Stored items
========

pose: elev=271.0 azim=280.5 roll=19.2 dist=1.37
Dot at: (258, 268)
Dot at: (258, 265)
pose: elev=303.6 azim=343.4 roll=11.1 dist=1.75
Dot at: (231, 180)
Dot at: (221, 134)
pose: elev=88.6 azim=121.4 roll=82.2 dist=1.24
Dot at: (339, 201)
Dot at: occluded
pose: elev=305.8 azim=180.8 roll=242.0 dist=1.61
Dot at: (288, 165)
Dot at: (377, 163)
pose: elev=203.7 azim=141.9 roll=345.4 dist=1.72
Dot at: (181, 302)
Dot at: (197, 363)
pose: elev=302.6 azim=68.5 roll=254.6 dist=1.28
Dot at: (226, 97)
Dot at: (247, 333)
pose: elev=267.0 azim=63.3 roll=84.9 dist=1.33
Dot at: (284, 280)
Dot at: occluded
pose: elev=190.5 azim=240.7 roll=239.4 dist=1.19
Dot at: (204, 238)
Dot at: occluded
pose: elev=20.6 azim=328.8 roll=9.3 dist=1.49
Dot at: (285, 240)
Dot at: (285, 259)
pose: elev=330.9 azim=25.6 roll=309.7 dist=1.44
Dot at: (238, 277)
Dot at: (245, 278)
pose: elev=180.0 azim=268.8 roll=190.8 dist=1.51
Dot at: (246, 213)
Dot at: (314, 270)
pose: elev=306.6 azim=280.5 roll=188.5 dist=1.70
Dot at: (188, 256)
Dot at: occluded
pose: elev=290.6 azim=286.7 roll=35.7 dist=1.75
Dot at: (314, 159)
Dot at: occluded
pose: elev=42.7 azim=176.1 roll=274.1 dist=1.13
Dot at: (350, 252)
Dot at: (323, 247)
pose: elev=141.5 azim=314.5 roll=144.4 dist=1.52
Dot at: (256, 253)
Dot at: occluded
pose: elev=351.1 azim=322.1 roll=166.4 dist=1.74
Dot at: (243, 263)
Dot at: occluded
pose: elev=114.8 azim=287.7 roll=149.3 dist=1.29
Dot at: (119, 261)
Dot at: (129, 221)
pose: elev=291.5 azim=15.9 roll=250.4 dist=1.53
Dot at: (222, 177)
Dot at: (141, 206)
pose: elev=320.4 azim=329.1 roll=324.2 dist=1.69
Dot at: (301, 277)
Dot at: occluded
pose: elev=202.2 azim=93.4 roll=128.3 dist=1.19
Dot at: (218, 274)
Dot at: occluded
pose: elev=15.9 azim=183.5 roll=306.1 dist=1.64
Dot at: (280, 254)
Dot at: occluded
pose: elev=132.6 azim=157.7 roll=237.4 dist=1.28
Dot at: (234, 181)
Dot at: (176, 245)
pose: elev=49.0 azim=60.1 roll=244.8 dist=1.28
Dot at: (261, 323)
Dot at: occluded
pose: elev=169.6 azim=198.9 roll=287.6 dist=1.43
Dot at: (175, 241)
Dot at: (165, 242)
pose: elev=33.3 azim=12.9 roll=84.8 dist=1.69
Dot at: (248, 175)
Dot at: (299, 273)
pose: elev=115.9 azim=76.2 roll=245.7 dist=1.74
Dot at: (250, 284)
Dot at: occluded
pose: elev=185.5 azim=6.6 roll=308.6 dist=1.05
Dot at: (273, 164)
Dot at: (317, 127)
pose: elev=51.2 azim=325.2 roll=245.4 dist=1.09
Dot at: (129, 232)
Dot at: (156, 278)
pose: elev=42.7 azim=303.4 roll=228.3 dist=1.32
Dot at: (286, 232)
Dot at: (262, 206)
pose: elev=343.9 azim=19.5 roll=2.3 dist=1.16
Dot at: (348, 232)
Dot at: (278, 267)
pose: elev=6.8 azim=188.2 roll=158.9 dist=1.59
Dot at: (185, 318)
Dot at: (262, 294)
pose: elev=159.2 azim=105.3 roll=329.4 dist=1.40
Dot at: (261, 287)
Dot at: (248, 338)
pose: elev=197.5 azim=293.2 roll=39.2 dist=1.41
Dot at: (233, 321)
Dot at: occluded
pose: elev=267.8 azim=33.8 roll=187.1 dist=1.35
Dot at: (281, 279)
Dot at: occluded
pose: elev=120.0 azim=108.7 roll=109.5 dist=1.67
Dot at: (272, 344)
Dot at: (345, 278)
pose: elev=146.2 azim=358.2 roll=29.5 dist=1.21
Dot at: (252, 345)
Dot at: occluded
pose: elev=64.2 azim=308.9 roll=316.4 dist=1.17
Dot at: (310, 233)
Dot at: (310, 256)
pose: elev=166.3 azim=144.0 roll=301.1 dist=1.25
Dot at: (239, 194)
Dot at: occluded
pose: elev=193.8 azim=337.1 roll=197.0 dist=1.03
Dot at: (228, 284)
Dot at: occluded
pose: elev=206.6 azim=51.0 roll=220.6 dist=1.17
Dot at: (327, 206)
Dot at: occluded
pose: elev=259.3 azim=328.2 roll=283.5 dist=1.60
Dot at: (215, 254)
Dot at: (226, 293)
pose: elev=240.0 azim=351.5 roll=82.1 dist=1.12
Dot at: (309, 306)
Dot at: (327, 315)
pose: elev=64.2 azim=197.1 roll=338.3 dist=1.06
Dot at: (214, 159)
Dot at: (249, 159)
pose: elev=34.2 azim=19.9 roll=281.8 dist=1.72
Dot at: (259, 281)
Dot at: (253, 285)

========

* [Task to carry out]
Swap each "pose" in the material above for "view", then write all the lines out again with nothing else changed.

* [Exercise solution]
view: elev=271.0 azim=280.5 roll=19.2 dist=1.37
Dot at: (258, 268)
Dot at: (258, 265)
view: elev=303.6 azim=343.4 roll=11.1 dist=1.75
Dot at: (231, 180)
Dot at: (221, 134)
view: elev=88.6 azim=121.4 roll=82.2 dist=1.24
Dot at: (339, 201)
Dot at: occluded
view: elev=305.8 azim=180.8 roll=242.0 dist=1.61
Dot at: (288, 165)
Dot at: (377, 163)
view: elev=203.7 azim=141.9 roll=345.4 dist=1.72
Dot at: (181, 302)
Dot at: (197, 363)
view: elev=302.6 azim=68.5 roll=254.6 dist=1.28
Dot at: (226, 97)
Dot at: (247, 333)
view: elev=267.0 azim=63.3 roll=84.9 dist=1.33
Dot at: (284, 280)
Dot at: occluded
view: elev=190.5 azim=240.7 roll=239.4 dist=1.19
Dot at: (204, 238)
Dot at: occluded
view: elev=20.6 azim=328.8 roll=9.3 dist=1.49
Dot at: (285, 240)
Dot at: (285, 259)
view: elev=330.9 azim=25.6 roll=309.7 dist=1.44
Dot at: (238, 277)
Dot at: (245, 278)
view: elev=180.0 azim=268.8 roll=190.8 dist=1.51
Dot at: (246, 213)
Dot at: (314, 270)
view: elev=306.6 azim=280.5 roll=188.5 dist=1.70
Dot at: (188, 256)
Dot at: occluded
view: elev=290.6 azim=286.7 roll=35.7 dist=1.75
Dot at: (314, 159)
Dot at: occluded
view: elev=42.7 azim=176.1 roll=274.1 dist=1.13
Dot at: (350, 252)
Dot at: (323, 247)
view: elev=141.5 azim=314.5 roll=144.4 dist=1.52
Dot at: (256, 253)
Dot at: occluded
view: elev=351.1 azim=322.1 roll=166.4 dist=1.74
Dot at: (243, 263)
Dot at: occluded
view: elev=114.8 azim=287.7 roll=149.3 dist=1.29
Dot at: (119, 261)
Dot at: (129, 221)
view: elev=291.5 azim=15.9 roll=250.4 dist=1.53
Dot at: (222, 177)
Dot at: (141, 206)
view: elev=320.4 azim=329.1 roll=324.2 dist=1.69
Dot at: (301, 277)
Dot at: occluded
view: elev=202.2 azim=93.4 roll=128.3 dist=1.19
Dot at: (218, 274)
Dot at: occluded
view: elev=15.9 azim=183.5 roll=306.1 dist=1.64
Dot at: (280, 254)
Dot at: occluded
view: elev=132.6 azim=157.7 roll=237.4 dist=1.28
Dot at: (234, 181)
Dot at: (176, 245)
view: elev=49.0 azim=60.1 roll=244.8 dist=1.28
Dot at: (261, 323)
Dot at: occluded
view: elev=169.6 azim=198.9 roll=287.6 dist=1.43
Dot at: (175, 241)
Dot at: (165, 242)
view: elev=33.3 azim=12.9 roll=84.8 dist=1.69
Dot at: (248, 175)
Dot at: (299, 273)
view: elev=115.9 azim=76.2 roll=245.7 dist=1.74
Dot at: (250, 284)
Dot at: occluded
view: elev=185.5 azim=6.6 roll=308.6 dist=1.05
Dot at: (273, 164)
Dot at: (317, 127)
view: elev=51.2 azim=325.2 roll=245.4 dist=1.09
Dot at: (129, 232)
Dot at: (156, 278)
view: elev=42.7 azim=303.4 roll=228.3 dist=1.32
Dot at: (286, 232)
Dot at: (262, 206)
view: elev=343.9 azim=19.5 roll=2.3 dist=1.16
Dot at: (348, 232)
Dot at: (278, 267)
view: elev=6.8 azim=188.2 roll=158.9 dist=1.59
Dot at: (185, 318)
Dot at: (262, 294)
view: elev=159.2 azim=105.3 roll=329.4 dist=1.40
Dot at: (261, 287)
Dot at: (248, 338)
view: elev=197.5 azim=293.2 roll=39.2 dist=1.41
Dot at: (233, 321)
Dot at: occluded
view: elev=267.8 azim=33.8 roll=187.1 dist=1.35
Dot at: (281, 279)
Dot at: occluded
view: elev=120.0 azim=108.7 roll=109.5 dist=1.67
Dot at: (272, 344)
Dot at: (345, 278)
view: elev=146.2 azim=358.2 roll=29.5 dist=1.21
Dot at: (252, 345)
Dot at: occluded
view: elev=64.2 azim=308.9 roll=316.4 dist=1.17
Dot at: (310, 233)
Dot at: (310, 256)
view: elev=166.3 azim=144.0 roll=301.1 dist=1.25
Dot at: (239, 194)
Dot at: occluded
view: elev=193.8 azim=337.1 roll=197.0 dist=1.03
Dot at: (228, 284)
Dot at: occluded
view: elev=206.6 azim=51.0 roll=220.6 dist=1.17
Dot at: (327, 206)
Dot at: occluded
view: elev=259.3 azim=328.2 roll=283.5 dist=1.60
Dot at: (215, 254)
Dot at: (226, 293)
view: elev=240.0 azim=351.5 roll=82.1 dist=1.12
Dot at: (309, 306)
Dot at: (327, 315)
view: elev=64.2 azim=197.1 roll=338.3 dist=1.06
Dot at: (214, 159)
Dot at: (249, 159)
view: elev=34.2 azim=19.9 roll=281.8 dist=1.72
Dot at: (259, 281)
Dot at: (253, 285)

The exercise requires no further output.